__Instruction__
Reproduce every line of the rows below character for character, in the same order and with the same line breaks.

__Given data__

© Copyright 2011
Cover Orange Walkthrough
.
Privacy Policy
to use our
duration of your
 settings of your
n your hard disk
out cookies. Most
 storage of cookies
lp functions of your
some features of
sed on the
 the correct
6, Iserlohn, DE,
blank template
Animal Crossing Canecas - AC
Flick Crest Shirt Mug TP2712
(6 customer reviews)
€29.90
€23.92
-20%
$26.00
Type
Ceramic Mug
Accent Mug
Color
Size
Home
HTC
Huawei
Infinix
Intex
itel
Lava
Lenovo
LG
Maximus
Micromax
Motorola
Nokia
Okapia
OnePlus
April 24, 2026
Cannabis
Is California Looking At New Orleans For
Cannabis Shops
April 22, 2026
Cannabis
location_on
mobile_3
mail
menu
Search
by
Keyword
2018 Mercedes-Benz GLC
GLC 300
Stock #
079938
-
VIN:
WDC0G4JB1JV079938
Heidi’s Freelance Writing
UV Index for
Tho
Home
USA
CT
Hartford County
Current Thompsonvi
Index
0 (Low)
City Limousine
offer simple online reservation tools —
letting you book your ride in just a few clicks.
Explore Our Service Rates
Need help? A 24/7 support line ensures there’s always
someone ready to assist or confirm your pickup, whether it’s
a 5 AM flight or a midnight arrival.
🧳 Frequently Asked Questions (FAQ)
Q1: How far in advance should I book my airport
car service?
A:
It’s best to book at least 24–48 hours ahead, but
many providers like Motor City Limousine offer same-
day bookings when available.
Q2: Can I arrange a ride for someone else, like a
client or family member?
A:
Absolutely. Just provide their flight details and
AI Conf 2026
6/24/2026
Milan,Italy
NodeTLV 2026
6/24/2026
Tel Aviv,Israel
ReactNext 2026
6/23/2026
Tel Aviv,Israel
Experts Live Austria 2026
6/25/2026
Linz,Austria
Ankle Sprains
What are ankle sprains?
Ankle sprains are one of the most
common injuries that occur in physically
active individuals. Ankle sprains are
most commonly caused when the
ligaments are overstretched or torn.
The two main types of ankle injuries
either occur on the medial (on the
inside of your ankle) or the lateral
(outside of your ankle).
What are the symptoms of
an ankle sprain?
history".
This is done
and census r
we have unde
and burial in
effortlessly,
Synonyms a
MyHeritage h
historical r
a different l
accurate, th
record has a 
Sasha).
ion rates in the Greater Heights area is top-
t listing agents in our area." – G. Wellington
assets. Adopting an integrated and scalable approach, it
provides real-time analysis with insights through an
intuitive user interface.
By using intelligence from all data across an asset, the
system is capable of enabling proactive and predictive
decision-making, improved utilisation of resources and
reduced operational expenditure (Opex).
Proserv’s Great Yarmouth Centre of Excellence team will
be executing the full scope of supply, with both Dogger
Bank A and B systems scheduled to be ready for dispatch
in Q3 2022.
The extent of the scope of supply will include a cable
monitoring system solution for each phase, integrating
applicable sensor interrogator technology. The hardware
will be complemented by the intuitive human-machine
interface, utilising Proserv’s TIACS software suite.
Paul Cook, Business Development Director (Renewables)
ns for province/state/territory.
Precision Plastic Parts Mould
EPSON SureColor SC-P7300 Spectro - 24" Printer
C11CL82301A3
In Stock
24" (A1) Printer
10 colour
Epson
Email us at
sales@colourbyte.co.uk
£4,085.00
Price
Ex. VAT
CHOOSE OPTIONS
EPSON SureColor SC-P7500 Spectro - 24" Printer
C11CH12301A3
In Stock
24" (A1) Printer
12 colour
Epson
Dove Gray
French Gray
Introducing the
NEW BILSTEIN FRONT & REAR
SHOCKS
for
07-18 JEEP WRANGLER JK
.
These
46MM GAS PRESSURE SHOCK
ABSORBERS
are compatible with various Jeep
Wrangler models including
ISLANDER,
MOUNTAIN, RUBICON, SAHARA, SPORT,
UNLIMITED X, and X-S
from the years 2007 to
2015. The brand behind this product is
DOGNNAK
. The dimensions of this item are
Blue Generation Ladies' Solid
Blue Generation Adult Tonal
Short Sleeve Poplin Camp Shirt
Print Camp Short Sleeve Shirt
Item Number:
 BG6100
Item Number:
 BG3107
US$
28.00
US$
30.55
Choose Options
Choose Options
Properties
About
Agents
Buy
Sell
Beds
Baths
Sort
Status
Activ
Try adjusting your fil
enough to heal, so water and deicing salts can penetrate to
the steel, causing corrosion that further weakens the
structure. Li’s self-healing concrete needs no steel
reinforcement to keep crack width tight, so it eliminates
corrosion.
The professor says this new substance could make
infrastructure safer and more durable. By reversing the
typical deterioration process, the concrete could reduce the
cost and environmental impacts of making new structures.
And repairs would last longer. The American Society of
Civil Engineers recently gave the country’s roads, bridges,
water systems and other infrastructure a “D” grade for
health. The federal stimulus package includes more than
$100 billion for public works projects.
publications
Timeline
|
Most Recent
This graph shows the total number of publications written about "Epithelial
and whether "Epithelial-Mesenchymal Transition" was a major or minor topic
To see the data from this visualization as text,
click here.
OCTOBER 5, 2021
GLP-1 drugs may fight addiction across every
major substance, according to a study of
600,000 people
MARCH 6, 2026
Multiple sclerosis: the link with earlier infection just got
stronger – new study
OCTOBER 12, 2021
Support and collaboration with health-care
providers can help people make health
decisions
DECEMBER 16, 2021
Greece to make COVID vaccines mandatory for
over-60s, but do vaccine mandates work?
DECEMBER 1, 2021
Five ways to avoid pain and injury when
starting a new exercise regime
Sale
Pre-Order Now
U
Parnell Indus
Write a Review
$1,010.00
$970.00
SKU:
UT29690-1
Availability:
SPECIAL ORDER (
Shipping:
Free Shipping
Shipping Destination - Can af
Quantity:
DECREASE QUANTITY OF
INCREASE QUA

__Written response__
© Copyright 2011
Cover Orange Walkthrough
.
Privacy Policy
to use our
duration of your
 settings of your
n your hard disk
out cookies. Most
 storage of cookies
lp functions of your
some features of
sed on the
 the correct
6, Iserlohn, DE,
blank template
Animal Crossing Canecas - AC
Flick Crest Shirt Mug TP2712
(6 customer reviews)
€29.90
€23.92
-20%
$26.00
Type
Ceramic Mug
Accent Mug
Color
Size
Home
HTC
Huawei
Infinix
Intex
itel
Lava
Lenovo
LG
Maximus
Micromax
Motorola
Nokia
Okapia
OnePlus
April 24, 2026
Cannabis
Is California Looking At New Orleans For
Cannabis Shops
April 22, 2026
Cannabis
location_on
mobile_3
mail
menu
Search
by
Keyword
2018 Mercedes-Benz GLC
GLC 300
Stock #
079938
-
VIN:
WDC0G4JB1JV079938
Heidi’s Freelance Writing
UV Index for
Tho
Home
USA
CT
Hartford County
Current Thompsonvi
Index
0 (Low)
City Limousine
offer simple online reservation tools —
letting you book your ride in just a few clicks.
Explore Our Service Rates
Need help? A 24/7 support line ensures there’s always
someone ready to assist or confirm your pickup, whether it’s
a 5 AM flight or a midnight arrival.
🧳 Frequently Asked Questions (FAQ)
Q1: How far in advance should I book my airport
car service?
A:
It’s best to book at least 24–48 hours ahead, but
many providers like Motor City Limousine offer same-
day bookings when available.
Q2: Can I arrange a ride for someone else, like a
client or family member?
A:
Absolutely. Just provide their flight details and
AI Conf 2026
6/24/2026
Milan,Italy
NodeTLV 2026
6/24/2026
Tel Aviv,Israel
ReactNext 2026
6/23/2026
Tel Aviv,Israel
Experts Live Austria 2026
6/25/2026
Linz,Austria
Ankle Sprains
What are ankle sprains?
Ankle sprains are one of the most
common injuries that occur in physically
active individuals. Ankle sprains are
most commonly caused when the
ligaments are overstretched or torn.
The two main types of ankle injuries
either occur on the medial (on the
inside of your ankle) or the lateral
(outside of your ankle).
What are the symptoms of
an ankle sprain?
history".
This is done
and census r
we have unde
and burial in
effortlessly,
Synonyms a
MyHeritage h
historical r
a different l
accurate, th
record has a 
Sasha).
ion rates in the Greater Heights area is top-
t listing agents in our area." – G. Wellington
assets. Adopting an integrated and scalable approach, it
provides real-time analysis with insights through an
intuitive user interface.
By using intelligence from all data across an asset, the
system is capable of enabling proactive and predictive
decision-making, improved utilisation of resources and
reduced operational expenditure (Opex).
Proserv’s Great Yarmouth Centre of Excellence team will
be executing the full scope of supply, with both Dogger
Bank A and B systems scheduled to be ready for dispatch
in Q3 2022.
The extent of the scope of supply will include a cable
monitoring system solution for each phase, integrating
applicable sensor interrogator technology. The hardware
will be complemented by the intuitive human-machine
interface, utilising Proserv’s TIACS software suite.
Paul Cook, Business Development Director (Renewables)
ns for province/state/territory.
Precision Plastic Parts Mould
EPSON SureColor SC-P7300 Spectro - 24" Printer
C11CL82301A3
In Stock
24" (A1) Printer
10 colour
Epson
Email us at
sales@colourbyte.co.uk
£4,085.00
Price
Ex. VAT
CHOOSE OPTIONS
EPSON SureColor SC-P7500 Spectro - 24" Printer
C11CH12301A3
In Stock
24" (A1) Printer
12 colour
Epson
Dove Gray
French Gray
Introducing the
NEW BILSTEIN FRONT & REAR
SHOCKS
for
07-18 JEEP WRANGLER JK
.
These
46MM GAS PRESSURE SHOCK
ABSORBERS
are compatible with various Jeep
Wrangler models including
ISLANDER,
MOUNTAIN, RUBICON, SAHARA, SPORT,
UNLIMITED X, and X-S
from the years 2007 to
2015. The brand behind this product is
DOGNNAK
. The dimensions of this item are
Blue Generation Ladies' Solid
Blue Generation Adult Tonal
Short Sleeve Poplin Camp Shirt
Print Camp Short Sleeve Shirt
Item Number:
 BG6100
Item Number:
 BG3107
US$
28.00
US$
30.55
Choose Options
Choose Options
Properties
About
Agents
Buy
Sell
Beds
Baths
Sort
Status
Activ
Try adjusting your fil
enough to heal, so water and deicing salts can penetrate to
the steel, causing corrosion that further weakens the
structure. Li’s self-healing concrete needs no steel
reinforcement to keep crack width tight, so it eliminates
corrosion.
The professor says this new substance could make
infrastructure safer and more durable. By reversing the
typical deterioration process, the concrete could reduce the
cost and environmental impacts of making new structures.
And repairs would last longer. The American Society of
Civil Engineers recently gave the country’s roads, bridges,
water systems and other infrastructure a “D” grade for
health. The federal stimulus package includes more than
$100 billion for public works projects.
publications
Timeline
|
Most Recent
This graph shows the total number of publications written about "Epithelial
and whether "Epithelial-Mesenchymal Transition" was a major or minor topic
To see the data from this visualization as text,
click here.
OCTOBER 5, 2021
GLP-1 drugs may fight addiction across every
major substance, according to a study of
600,000 people
MARCH 6, 2026
Multiple sclerosis: the link with earlier infection just got
stronger – new study
OCTOBER 12, 2021
Support and collaboration with health-care
providers can help people make health
decisions
DECEMBER 16, 2021
Greece to make COVID vaccines mandatory for
over-60s, but do vaccine mandates work?
DECEMBER 1, 2021
Five ways to avoid pain and injury when
starting a new exercise regime
Sale
Pre-Order Now
U
Parnell Indus
Write a Review
$1,010.00
$970.00
SKU:
UT29690-1
Availability:
SPECIAL ORDER (
Shipping:
Free Shipping
Shipping Destination - Can af
Quantity:
DECREASE QUANTITY OF
INCREASE QUA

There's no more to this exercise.